**SUPPLIED MATERIAL**
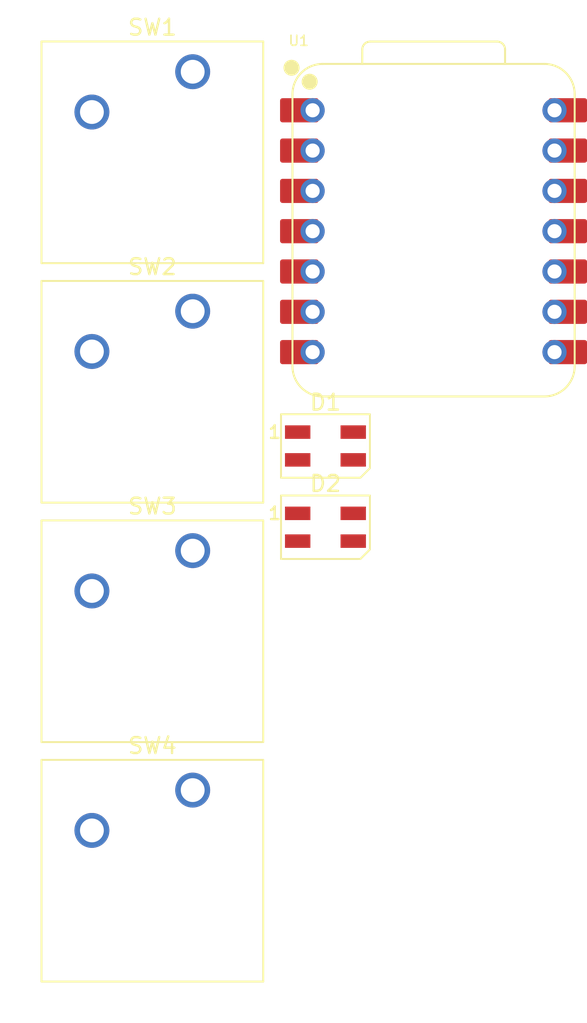
<source format=kicad_pcb>
(kicad_pcb
	(version 20241229)
	(generator "pcbnew")
	(generator_version "9.0")
	(general
		(thickness 1.6)
		(legacy_teardrops no)
	)
	(paper "A4")
	(layers
		(0 "F.Cu" signal)
		(2 "B.Cu" signal)
		(9 "F.Adhes" user "F.Adhesive")
		(11 "B.Adhes" user "B.Adhesive")
		(13 "F.Paste" user)
		(15 "B.Paste" user)
		(5 "F.SilkS" user "F.Silkscreen")
		(7 "B.SilkS" user "B.Silkscreen")
		(1 "F.Mask" user)
		(3 "B.Mask" user)
		(17 "Dwgs.User" user "User.Drawings")
		(19 "Cmts.User" user "User.Comments")
		(21 "Eco1.User" user "User.Eco1")
		(23 "Eco2.User" user "User.Eco2")
		(25 "Edge.Cuts" user)
		(27 "Margin" user)
		(31 "F.CrtYd" user "F.Courtyard")
		(29 "B.CrtYd" user "B.Courtyard")
		(35 "F.Fab" user)
		(33 "B.Fab" user)
		(39 "User.1" user)
		(41 "User.2" user)
		(43 "User.3" user)
		(45 "User.4" user)
	)
	(setup
		(pad_to_mask_clearance 0)
		(allow_soldermask_bridges_in_footprints no)
		(tenting front back)
		(pcbplotparams
			(layerselection 0x00000000_00000000_55555555_5755f5ff)
			(plot_on_all_layers_selection 0x00000000_00000000_00000000_00000000)
			(disableapertmacros no)
			(usegerberextensions no)
			(usegerberattributes yes)
			(usegerberadvancedattributes yes)
			(creategerberjobfile yes)
			(dashed_line_dash_ratio 12.000000)
			(dashed_line_gap_ratio 3.000000)
			(svgprecision 4)
			(plotframeref no)
			(mode 1)
			(useauxorigin no)
			(hpglpennumber 1)
			(hpglpenspeed 20)
			(hpglpendiameter 15.000000)
			(pdf_front_fp_property_popups yes)
			(pdf_back_fp_property_popups yes)
			(pdf_metadata yes)
			(pdf_single_document no)
			(dxfpolygonmode yes)
			(dxfimperialunits yes)
			(dxfusepcbnewfont yes)
			(psnegative no)
			(psa4output no)
			(plot_black_and_white yes)
			(sketchpadsonfab no)
			(plotpadnumbers no)
			(hidednponfab no)
			(sketchdnponfab yes)
			(crossoutdnponfab yes)
			(subtractmaskfromsilk no)
			(outputformat 1)
			(mirror no)
			(drillshape 1)
			(scaleselection 1)
			(outputdirectory "")
		)
	)
	(net 0 "")
	(net 1 "GND")
	(net 2 "Net-(D1-DOUT)")
	(net 3 "Net-(D1-DIN)")
	(net 4 "unconnected-(D2-DOUT-Pad1)")
	(net 5 "Net-(U1-GPIO1{slash}RX)")
	(net 6 "Net-(U1-GPIO2{slash}SCK)")
	(net 7 "Net-(U1-GPIO4{slash}MISO)")
	(net 8 "Net-(U1-GPIO3{slash}MOSI)")
	(net 9 "unconnected-(U1-GPIO7{slash}SCL-Pad6)")
	(net 10 "+5V")
	(net 11 "unconnected-(U1-GPIO28{slash}ADC2{slash}A2-Pad3)")
	(net 12 "unconnected-(U1-GPIO26{slash}ADC0{slash}A0-Pad1)")
	(net 13 "unconnected-(U1-GPIO0{slash}TX-Pad7)")
	(net 14 "unconnected-(U1-GPIO27{slash}ADC1{slash}A1-Pad2)")
	(net 15 "unconnected-(U1-3V3-Pad12)")
	(net 16 "unconnected-(U1-GPIO29{slash}ADC3{slash}A3-Pad4)")
	(footprint "LED_SMD:LED_SK6812MINI_PLCC4_3.5x3.5mm_P1.75mm" (layer "F.Cu") (at 122.234 90.0355))
	(footprint "hackpad:XIAO-RP2040-DIP" (layer "F.Cu") (at 129.045 71.38))
	(footprint "Button_Switch_Keyboard:SW_Cherry_MX_1.00u_PCB" (layer "F.Cu") (at 113.869 91.5105))
	(footprint "Button_Switch_Keyboard:SW_Cherry_MX_1.00u_PCB" (layer "F.Cu") (at 113.869 76.4205))
	(footprint "LED_SMD:LED_SK6812MINI_PLCC4_3.5x3.5mm_P1.75mm" (layer "F.Cu") (at 122.234 84.9155))
	(footprint "Button_Switch_Keyboard:SW_Cherry_MX_1.00u_PCB" (layer "F.Cu") (at 113.869 61.3305))
	(footprint "Button_Switch_Keyboard:SW_Cherry_MX_1.00u_PCB" (layer "F.Cu") (at 113.869 106.6005))
	(embedded_fonts no)
)

</source>
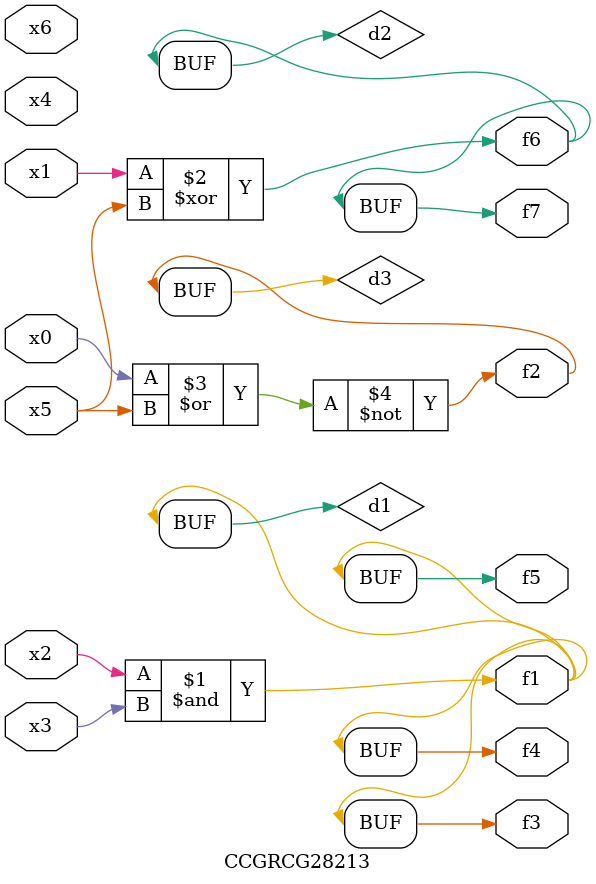
<source format=v>
module CCGRCG28213(
	input x0, x1, x2, x3, x4, x5, x6,
	output f1, f2, f3, f4, f5, f6, f7
);

	wire d1, d2, d3;

	and (d1, x2, x3);
	xor (d2, x1, x5);
	nor (d3, x0, x5);
	assign f1 = d1;
	assign f2 = d3;
	assign f3 = d1;
	assign f4 = d1;
	assign f5 = d1;
	assign f6 = d2;
	assign f7 = d2;
endmodule

</source>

**PROBLEM DESCRIPTION**
Give back, unchanged, the line that holds "<source format=v>" along with all lines after it through the last line above.

**EXERCISE RESPONSE**
<source format=v>
module CCGRCG28213(
	input x0, x1, x2, x3, x4, x5, x6,
	output f1, f2, f3, f4, f5, f6, f7
);

	wire d1, d2, d3;

	and (d1, x2, x3);
	xor (d2, x1, x5);
	nor (d3, x0, x5);
	assign f1 = d1;
	assign f2 = d3;
	assign f3 = d1;
	assign f4 = d1;
	assign f5 = d1;
	assign f6 = d2;
	assign f7 = d2;
endmodule

</source>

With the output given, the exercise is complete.